• **HOW TO COMPLETE THIS TASK**
Restate, word for word, the lines from the opening line of the data through the line containing "Rendered at 1500 by 844 pixels.", both included, and nothing else.

• **SUPPLIED INFORMATION**
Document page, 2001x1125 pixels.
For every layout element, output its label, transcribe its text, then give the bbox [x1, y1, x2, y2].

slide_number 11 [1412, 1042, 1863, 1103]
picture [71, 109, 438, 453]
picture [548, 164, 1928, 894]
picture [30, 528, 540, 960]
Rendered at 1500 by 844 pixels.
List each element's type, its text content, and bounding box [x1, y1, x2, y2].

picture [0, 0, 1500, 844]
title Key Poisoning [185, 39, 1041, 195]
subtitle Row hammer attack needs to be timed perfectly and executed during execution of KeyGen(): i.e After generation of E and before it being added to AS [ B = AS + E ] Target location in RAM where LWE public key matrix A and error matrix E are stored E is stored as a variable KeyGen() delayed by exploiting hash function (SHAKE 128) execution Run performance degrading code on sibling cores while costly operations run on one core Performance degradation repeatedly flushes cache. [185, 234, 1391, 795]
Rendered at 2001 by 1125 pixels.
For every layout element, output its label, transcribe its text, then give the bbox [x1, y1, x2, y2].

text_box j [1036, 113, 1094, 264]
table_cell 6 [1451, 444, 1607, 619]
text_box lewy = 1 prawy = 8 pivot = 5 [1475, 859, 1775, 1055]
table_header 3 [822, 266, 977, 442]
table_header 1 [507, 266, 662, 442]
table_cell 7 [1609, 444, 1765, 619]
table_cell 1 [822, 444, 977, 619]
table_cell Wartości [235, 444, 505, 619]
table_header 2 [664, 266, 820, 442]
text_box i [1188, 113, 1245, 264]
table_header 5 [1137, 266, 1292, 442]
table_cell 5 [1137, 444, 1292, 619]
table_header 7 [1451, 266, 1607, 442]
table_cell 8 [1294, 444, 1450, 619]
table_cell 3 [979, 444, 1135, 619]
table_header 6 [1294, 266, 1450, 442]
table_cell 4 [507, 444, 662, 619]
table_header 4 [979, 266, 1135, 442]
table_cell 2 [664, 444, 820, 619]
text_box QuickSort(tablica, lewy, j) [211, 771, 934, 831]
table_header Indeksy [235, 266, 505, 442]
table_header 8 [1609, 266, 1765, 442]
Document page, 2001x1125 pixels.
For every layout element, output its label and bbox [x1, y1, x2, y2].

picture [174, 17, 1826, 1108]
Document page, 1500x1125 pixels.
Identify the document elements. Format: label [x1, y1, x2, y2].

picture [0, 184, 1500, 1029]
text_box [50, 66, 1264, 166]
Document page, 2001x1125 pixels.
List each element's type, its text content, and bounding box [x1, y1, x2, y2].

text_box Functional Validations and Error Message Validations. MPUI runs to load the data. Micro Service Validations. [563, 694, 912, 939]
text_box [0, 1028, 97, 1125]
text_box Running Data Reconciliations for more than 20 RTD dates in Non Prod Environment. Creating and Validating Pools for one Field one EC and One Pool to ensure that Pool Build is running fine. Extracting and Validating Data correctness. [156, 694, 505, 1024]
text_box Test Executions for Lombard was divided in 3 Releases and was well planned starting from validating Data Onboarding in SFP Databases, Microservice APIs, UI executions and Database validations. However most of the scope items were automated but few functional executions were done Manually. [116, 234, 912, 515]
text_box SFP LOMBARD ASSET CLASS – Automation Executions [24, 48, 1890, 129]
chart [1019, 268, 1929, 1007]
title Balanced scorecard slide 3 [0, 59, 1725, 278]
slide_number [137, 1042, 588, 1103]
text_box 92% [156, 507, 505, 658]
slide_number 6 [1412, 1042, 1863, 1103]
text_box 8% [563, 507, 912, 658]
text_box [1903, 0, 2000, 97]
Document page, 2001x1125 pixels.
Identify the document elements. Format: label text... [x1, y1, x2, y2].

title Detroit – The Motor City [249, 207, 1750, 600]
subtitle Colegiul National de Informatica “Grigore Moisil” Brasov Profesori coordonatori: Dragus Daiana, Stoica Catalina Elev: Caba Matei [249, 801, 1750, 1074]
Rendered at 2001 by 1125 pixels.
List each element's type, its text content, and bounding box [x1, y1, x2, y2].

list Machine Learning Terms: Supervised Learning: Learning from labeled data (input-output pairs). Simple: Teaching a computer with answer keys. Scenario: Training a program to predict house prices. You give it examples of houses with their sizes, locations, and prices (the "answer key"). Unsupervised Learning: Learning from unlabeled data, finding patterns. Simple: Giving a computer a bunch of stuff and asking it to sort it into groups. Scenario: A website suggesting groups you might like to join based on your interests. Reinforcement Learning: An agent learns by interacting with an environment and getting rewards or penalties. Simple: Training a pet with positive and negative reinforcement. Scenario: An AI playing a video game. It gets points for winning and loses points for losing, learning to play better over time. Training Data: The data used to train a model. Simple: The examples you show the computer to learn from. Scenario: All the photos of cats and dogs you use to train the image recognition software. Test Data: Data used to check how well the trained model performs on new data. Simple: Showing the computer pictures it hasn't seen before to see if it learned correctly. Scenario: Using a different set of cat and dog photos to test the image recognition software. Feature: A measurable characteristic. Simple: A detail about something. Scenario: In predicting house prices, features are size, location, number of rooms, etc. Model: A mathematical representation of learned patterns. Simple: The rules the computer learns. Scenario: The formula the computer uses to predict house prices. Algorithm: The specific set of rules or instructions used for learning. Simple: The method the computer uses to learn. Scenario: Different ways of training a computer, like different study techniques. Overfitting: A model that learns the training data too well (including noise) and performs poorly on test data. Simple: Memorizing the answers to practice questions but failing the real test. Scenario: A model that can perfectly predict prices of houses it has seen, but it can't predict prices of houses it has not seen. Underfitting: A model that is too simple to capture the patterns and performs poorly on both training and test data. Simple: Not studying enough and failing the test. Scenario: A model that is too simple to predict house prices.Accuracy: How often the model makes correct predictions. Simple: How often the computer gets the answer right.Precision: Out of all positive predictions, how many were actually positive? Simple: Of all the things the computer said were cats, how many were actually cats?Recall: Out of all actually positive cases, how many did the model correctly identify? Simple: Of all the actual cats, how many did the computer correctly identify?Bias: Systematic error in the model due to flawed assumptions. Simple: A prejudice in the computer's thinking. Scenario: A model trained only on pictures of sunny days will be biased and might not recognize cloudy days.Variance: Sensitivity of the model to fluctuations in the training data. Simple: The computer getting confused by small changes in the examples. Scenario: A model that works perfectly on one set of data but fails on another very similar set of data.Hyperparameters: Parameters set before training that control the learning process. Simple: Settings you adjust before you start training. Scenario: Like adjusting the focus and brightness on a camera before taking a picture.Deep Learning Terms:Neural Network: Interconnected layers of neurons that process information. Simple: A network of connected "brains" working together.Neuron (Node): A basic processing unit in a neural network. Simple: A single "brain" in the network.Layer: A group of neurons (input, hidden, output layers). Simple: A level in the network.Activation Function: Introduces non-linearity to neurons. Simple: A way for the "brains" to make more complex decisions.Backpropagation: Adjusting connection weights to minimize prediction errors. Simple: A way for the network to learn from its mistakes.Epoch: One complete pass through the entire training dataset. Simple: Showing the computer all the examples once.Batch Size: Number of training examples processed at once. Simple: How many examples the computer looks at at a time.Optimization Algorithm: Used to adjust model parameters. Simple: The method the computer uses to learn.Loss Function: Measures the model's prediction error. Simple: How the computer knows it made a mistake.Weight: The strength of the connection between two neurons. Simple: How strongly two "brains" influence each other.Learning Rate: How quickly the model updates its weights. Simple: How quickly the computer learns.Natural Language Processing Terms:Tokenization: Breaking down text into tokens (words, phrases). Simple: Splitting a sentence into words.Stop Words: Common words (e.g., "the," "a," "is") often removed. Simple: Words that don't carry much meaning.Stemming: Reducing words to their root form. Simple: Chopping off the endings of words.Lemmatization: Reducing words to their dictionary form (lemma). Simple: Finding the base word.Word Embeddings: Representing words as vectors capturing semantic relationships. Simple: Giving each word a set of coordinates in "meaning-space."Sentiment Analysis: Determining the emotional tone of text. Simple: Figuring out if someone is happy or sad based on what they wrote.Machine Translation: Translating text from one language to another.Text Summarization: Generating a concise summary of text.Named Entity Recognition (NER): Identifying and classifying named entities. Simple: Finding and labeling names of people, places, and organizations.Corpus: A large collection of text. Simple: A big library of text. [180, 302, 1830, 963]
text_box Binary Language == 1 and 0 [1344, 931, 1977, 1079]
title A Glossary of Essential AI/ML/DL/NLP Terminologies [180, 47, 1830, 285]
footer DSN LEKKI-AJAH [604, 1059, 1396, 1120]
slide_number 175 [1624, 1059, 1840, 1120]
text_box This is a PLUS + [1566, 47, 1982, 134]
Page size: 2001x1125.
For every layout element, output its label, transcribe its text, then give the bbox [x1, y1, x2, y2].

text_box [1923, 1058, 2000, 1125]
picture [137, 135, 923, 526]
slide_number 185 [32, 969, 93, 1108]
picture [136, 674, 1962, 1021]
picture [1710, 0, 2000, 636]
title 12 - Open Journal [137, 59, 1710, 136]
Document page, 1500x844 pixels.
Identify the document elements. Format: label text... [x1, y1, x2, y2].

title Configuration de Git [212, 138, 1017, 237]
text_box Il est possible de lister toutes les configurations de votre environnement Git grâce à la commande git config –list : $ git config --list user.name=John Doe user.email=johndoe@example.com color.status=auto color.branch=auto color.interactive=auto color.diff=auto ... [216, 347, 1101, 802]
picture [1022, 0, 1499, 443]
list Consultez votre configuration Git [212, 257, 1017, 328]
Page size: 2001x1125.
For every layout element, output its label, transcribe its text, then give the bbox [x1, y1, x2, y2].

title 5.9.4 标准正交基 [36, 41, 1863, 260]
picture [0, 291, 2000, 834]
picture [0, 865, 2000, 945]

• **TASK OUTPUT**
Document page, 2001x1125 pixels.
For every layout element, output its label, transcribe its text, then give the bbox [x1, y1, x2, y2].

slide_number 11 [1412, 1042, 1863, 1103]
picture [71, 109, 438, 453]
picture [548, 164, 1928, 894]
picture [30, 528, 540, 960]
Rendered at 1500 by 844 pixels.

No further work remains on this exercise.